Da sempre penso e scrivo che a scuola bisogna portare la vita, che bisogna mettere a contatto direttamente i bambini con la realtà quotidiana, fargliela toccare con mano. Come potevamo non accogliere l’invito di accompagnare i bambini in visita al supermercato, di mostrar loro come si leggono e decifrano le etichette, di insegnar a prestare attenzione all’origine di un prodotto? Per la salute loro, per il rispetto dell’ambiente, per il doveroso riconoscimento di chi con il lavoro quel prodotto ci ha messo a disposizione. Un’esperienza significativa sulla quale ho cominciato a riflettere, per poterla estendere a un numero sempre più grande di bambini.

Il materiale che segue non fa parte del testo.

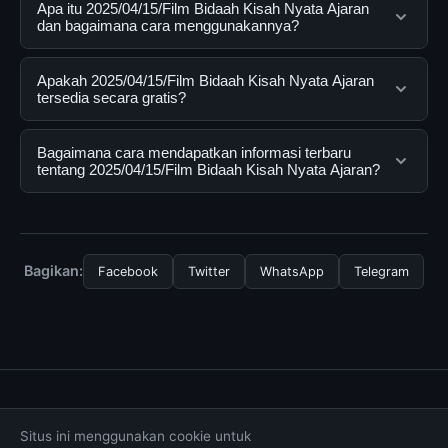
Apa itu 2025/04/15/Film Bidaah Kisah Nyata Ajaran
dan bagaimana cara menggunakannya?
2025/04/15/Film Bidaah Kisah Nyata Ajaran adalah
Apakah 2025/04/15/Film Bidaah Kisah Nyata Ajaran
layanan digital yang dirancang untuk membantu
tersedia secara gratis?
pengguna mendapatkan informasi lengkap dan
terpercaya. Anda dapat menggunakannya dengan
Ya, 2025/04/15/Film Bidaah Kisah Nyata Ajaran dapat
Bagaimana cara mendapatkan informasi terbaru
mengunjungi situs resmi dan mengikuti panduan yang
diakses secara gratis oleh semua pengguna. Tidak ada
tentang 2025/04/15/Film Bidaah Kisah Nyata Ajaran?
tersedia.
biaya tersembunyi atau langganan yang diperlukan
untuk menggunakan layanan dasar yang disediakan.
Untuk mendapatkan informasi terbaru tentang
2025/04/15/Film Bidaah Kisah Nyata Ajaran, Anda bisa
mengunjungi halaman resmi kami secara berkala. Kami
Bagikan:
Facebook
Twitter
WhatsApp
Telegram
selalu memperbarui konten dengan informasi terkini dan
terpercaya.
Tentang Kami
Hubungi Kami
Kebijakan Privasi
Situs ini menggunakan cookie untuk
Syarat & Ketentuan
Disclaimer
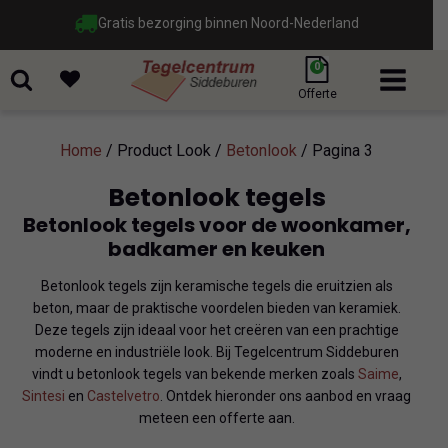
Gratis bezorging binnen Noord-Nederland
0
Offerte
Home
/ Product Look /
Betonlook
/ Pagina 3
Betonlook tegels
Betonlook tegels voor de woonkamer,
badkamer en keuken
Betonlook tegels zijn keramische tegels die eruitzien als
beton, maar de praktische voordelen bieden van keramiek.
Deze tegels zijn ideaal voor het creëren van een prachtige
moderne en industriële look. Bij Tegelcentrum Siddeburen
vindt u betonlook tegels van bekende merken zoals
Saime
,
Sintesi
en
Castelvetro
. Ontdek hieronder ons aanbod en vraag
meteen een offerte aan.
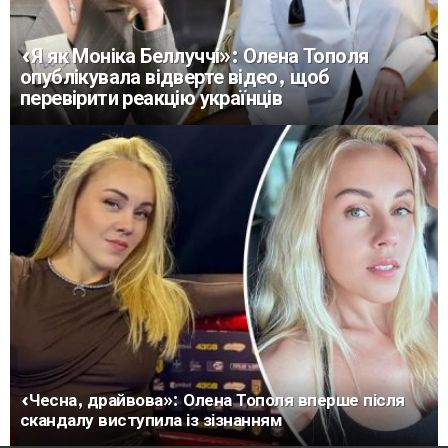
«Я як Моніка Беллуччі»: Олена Тополя
опублікувала відверте відео, щоб
перевірити реакцію українців
«Чесна, драйвова»: Олена Тополя вперше після
скандалу виступила із зізнанням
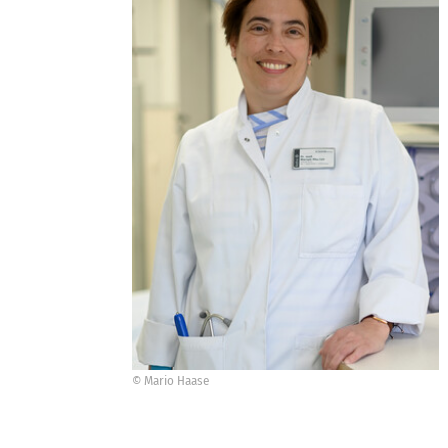
© Mario Haase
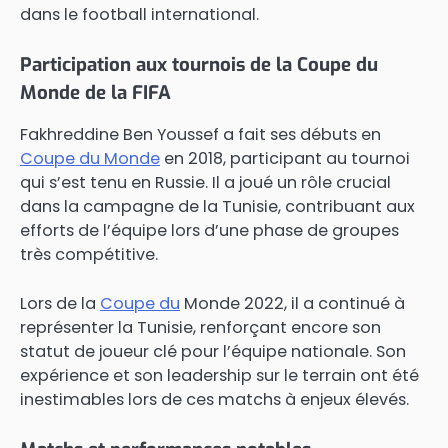
dans le football international.
Participation aux tournois de la Coupe du
Monde de la FIFA
Fakhreddine Ben Youssef a fait ses débuts en
Coupe du Monde
en 2018, participant au tournoi
qui s’est tenu en Russie. Il a joué un rôle crucial
dans la campagne de la Tunisie, contribuant aux
efforts de l’équipe lors d’une phase de groupes
très compétitive.
Lors de la
Coupe du
Monde 2022, il a continué à
représenter la Tunisie, renforçant encore son
statut de joueur clé pour l’équipe nationale. Son
expérience et son leadership sur le terrain ont été
inestimables lors de ces matchs à enjeux élevés.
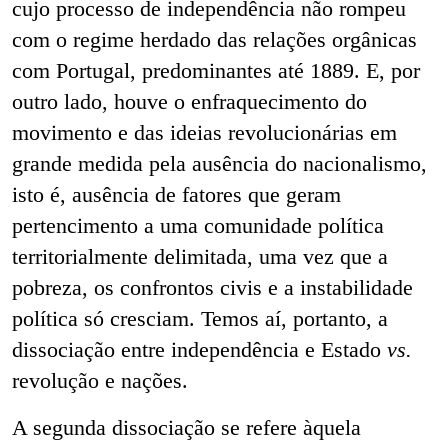
cujo processo de independência não rompeu
com o regime herdado das relações orgânicas
com Portugal, predominantes até 1889. E, por
outro lado, houve o enfraquecimento do
movimento e das ideias revolucionárias em
grande medida pela ausência do nacionalismo,
isto é, ausência de fatores que geram
pertencimento a uma comunidade política
territorialmente delimitada, uma vez que a
pobreza, os confrontos civis e a instabilidade
política só cresciam. Temos aí, portanto, a
dissociação entre independência e Estado
vs.
revolução e nações.
A segunda dissociação se refere àquela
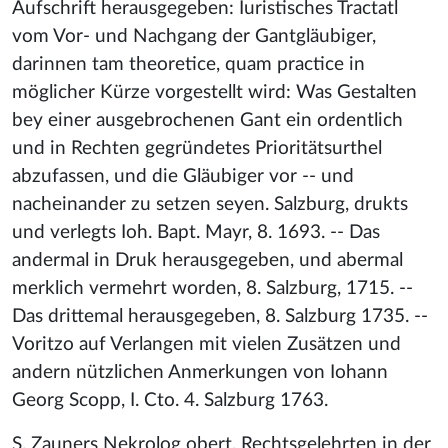
Aufschrift herausgegeben: Iuristisches Tractatl
vom Vor- und Nachgang der Gantgläubiger,
darinnen tam theoretice, quam practice in
möglicher Kürze vorgestellt wird: Was Gestalten
bey einer ausgebrochenen Gant ein ordentlich
und in Rechten gegründetes Prioritätsurthel
abzufassen, und die Gläubiger vor -- und
nacheinander zu setzen seyen. Salzburg, drukts
und verlegts Ioh. Bapt. Mayr, 8. 1693. -- Das
andermal in Druk herausgegeben, und abermal
merklich vermehrt worden, 8. Salzburg, 1715. --
Das drittemal herausgegeben, 8. Salzburg 1735. --
Voritzo auf Verlangen mit vielen Zusätzen und
andern nützlichen Anmerkungen von Iohann
Georg Scopp, I. Cto. 4. Salzburg 1763.
S. Zauners Nekrolog obert. Rechtsgelehrten in der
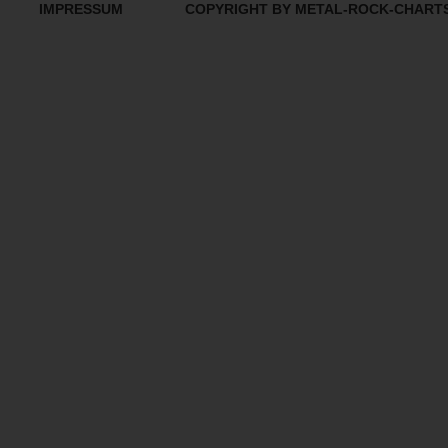
IMPRESSUM
COPYRIGHT BY METAL-ROCK-CHART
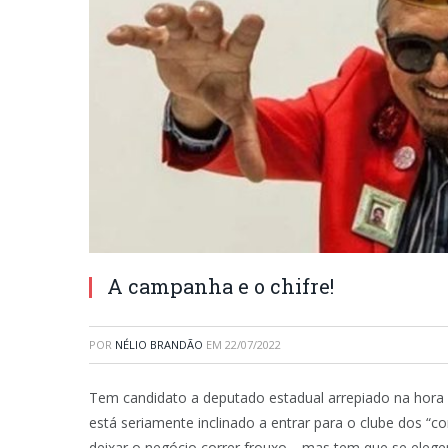
A campanha e o chifre!
POR
NÉLIO BRANDÃO
EM
22/07/2022
Tem candidato a deputado estadual arrepiado na hora 
está seriamente inclinado a entrar para o clube dos “
deixar o negócio correr frouxo… mas tem que se eleger, 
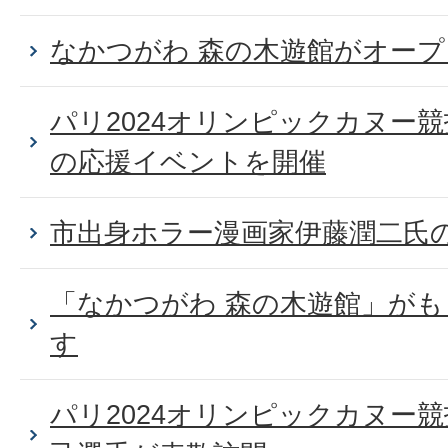
なかつがわ 森の木遊館がオー
パリ2024オリンピックカヌー
の応援イベントを開催
市出身ホラー漫画家伊藤潤二氏
「なかつがわ 森の木遊館」が
す
パリ2024オリンピックカヌー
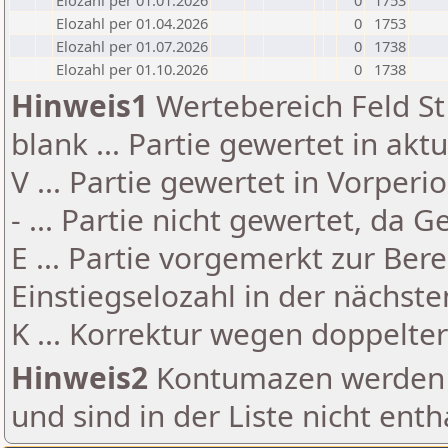
Elozahl per 01.01.2026
0
1753
Elozahl per 01.04.2026
0
1753
Elozahl per 01.07.2026
0
1738
Elozahl per 01.10.2026
0
1738
Hinweis1
Wertebereich Feld St 
blank ... Partie gewertet in akt
V ... Partie gewertet in Vorperi
- ... Partie nicht gewertet, da 
E ... Partie vorgemerkt zur Be
Einstiegselozahl in der nächst
K ... Korrektur wegen doppelt
Hinweis2
Kontumazen werden g
und sind in der Liste nicht enth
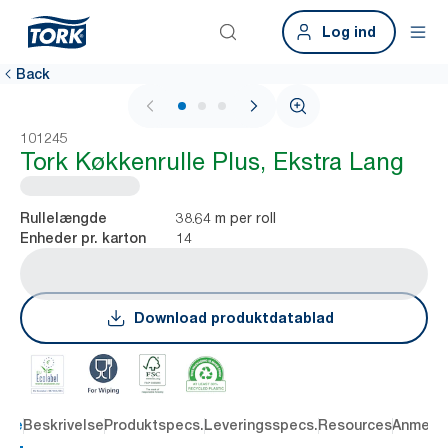
Log ind
Back
1 / 3
101245
Tork Køkkenrulle Plus, Ekstra Lang
38.64 m per roll
Rullelængde
14
Enheder pr. karton
Download produktdatablad
dele
Beskrivelse
Produktspecs.
Leveringsspecs.
Resources
Anmelde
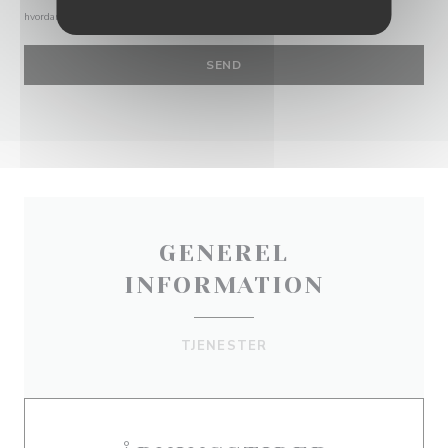
hvordan vi behandler dine data, se vores
privatlivspolitik
.
GENEREL
INFORMATION
TJENESTER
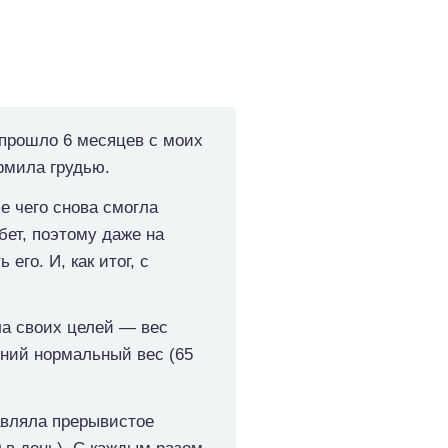
 прошло 6 месяцев с моих
ормила грудью.
е чего снова смогла
ет, поэтому даже на
го. И, как итог, с
гла своих целей — вес
едний нормальный вес (65
авляла прерывистое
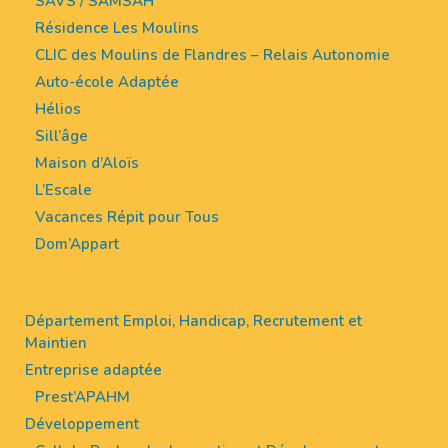
SAVS / SAMSAH
Résidence Les Moulins
CLIC des Moulins de Flandres – Relais Autonomie
Auto-école Adaptée
Hélios
Sill’âge
Maison d’Aloïs
L’Escale
Vacances Répit pour Tous
Dom’Appart
Département Emploi, Handicap, Recrutement et
Maintien
Entreprise adaptée
Prest’APAHM
Développement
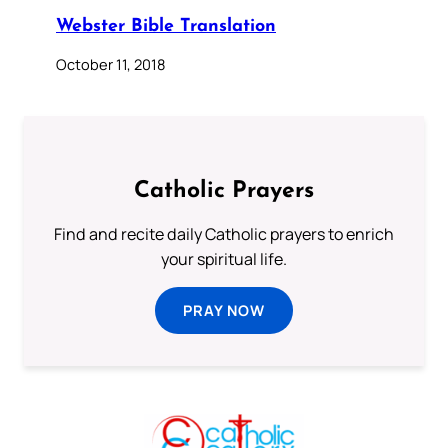
Webster Bible Translation
October 11, 2018
Catholic Prayers
Find and recite daily Catholic prayers to enrich
your spiritual life.
PRAY NOW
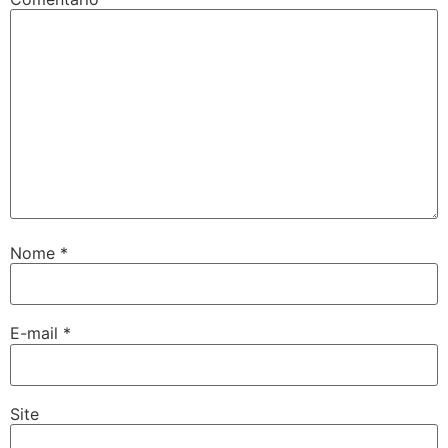
Nome
*
E-mail
*
Site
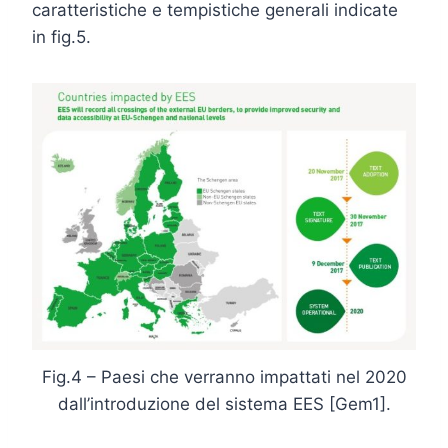
caratteristiche e tempistiche generali indicate
in fig.5.
Fig.4 – Paesi che verranno impattati nel 2020
dall’introduzione del sistema EES [Gem1].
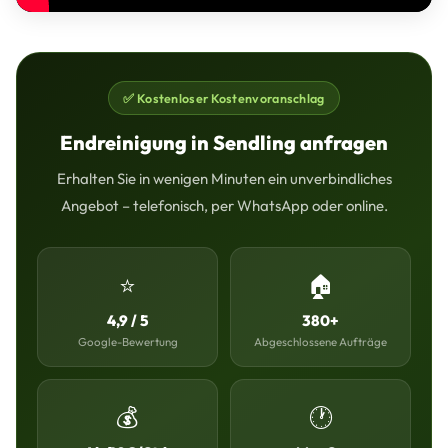
✅ Kostenloser Kostenvoranschlag
Endreinigung in Sendling anfragen
Erhalten Sie in wenigen Minuten ein unverbindliches
Angebot – telefonisch, per WhatsApp oder online.
⭐
🏠
4,9 / 5
380+
Google-Bewertung
Abgeschlossene Aufträge
💰
🕐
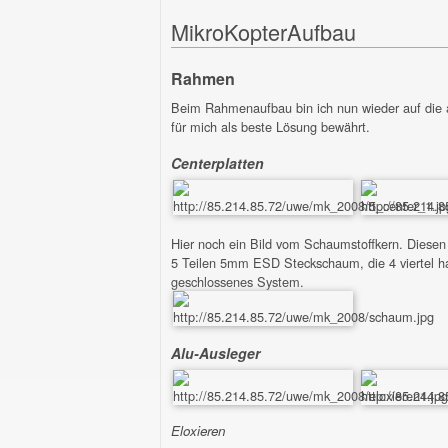
MikroKopterAufbau
Rahmen
Beim Rahmenaufbau bin ich nun wieder auf die a
für mich als beste Lösung bewährt.
Centerplatten
Hier noch ein Bild vom Schaumstoffkern.
Diesen 
5 Teilen 5mm ESD Steckschaum, die 4 viertel h
geschlossenes System.
Alu-Ausleger
Eloxieren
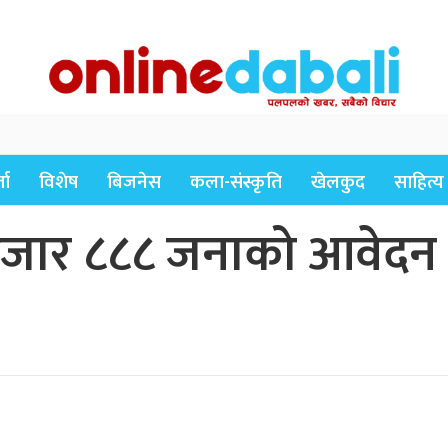
ता
विशेष
बिजनेस
कला-संस्कृति
खेलकुद
साहित्य
 हजार ८८८ जनाको आवेदन : 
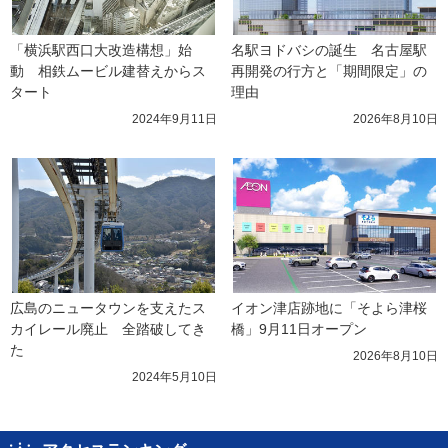
「横浜駅西口大改造構想」始
名駅ヨドバシの誕生　名古屋駅
動　相鉄ムービル建替えからス
再開発の行方と「期間限定」の
タート
理由
2024年9月11日
2026年8月10日
広島のニュータウンを支えたス
イオン津店跡地に「そよら津桜
カイレール廃止　全踏破してき
橋」9月11日オープン
た
2026年8月10日
2024年5月10日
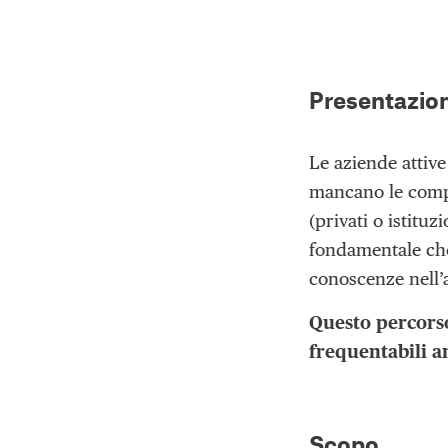
Presentazio
Le aziende attive
mancano le compe
(privati o istitu
fondamentale che
conoscenze nell’
Questo percorso
frequentabili 
Scopo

Ci potrebbe anticipare qualche idea?
Ecco, penso alla mensa, a quel momento in cui tutti i bambini sono insieme a tavola. Quale momento migliore per parlare loro dei cibi, di quelli che sono più sani e nutrienti, di quelli che fanno bene alla salute? E per scoprire invece, sempre insieme a loro, quelli che rispondono solo alle esigenze del mercato, come tanti di quelli che la televisione propone?
Con il risultato di un numero sempre maggiore, in Italia come in tanti altri paesi, non solo di adulti ma di bambini obesi. La mensa è davvero un grande momento di socializzazione e al tempo stesso un’opportunità per un’educazione a un consumo attento e consapevole.
Ci sono maestri che già si muovono in questa direzione?
Sì, quando c’è un direttore o un collega che li aiuta e sostiene riescono a introdurre nella scuola il concetto che oltre a imparare insieme bisogna mangiare insieme. Che bisogna nutrire il corpo e la mente, sapere perché si mangia e che noi siamo quello che mangiamo. E nascono le mense.
D’altra parte è il messaggio della Montessori: portare a scuola quello che i bambini fanno a casa. Con questo messaggio Coop è in sintonia, e in questa direzione penso possa dare un contributo.
Per una scuola a tempo pieno, dove si impari, si giochi e si mangi insieme.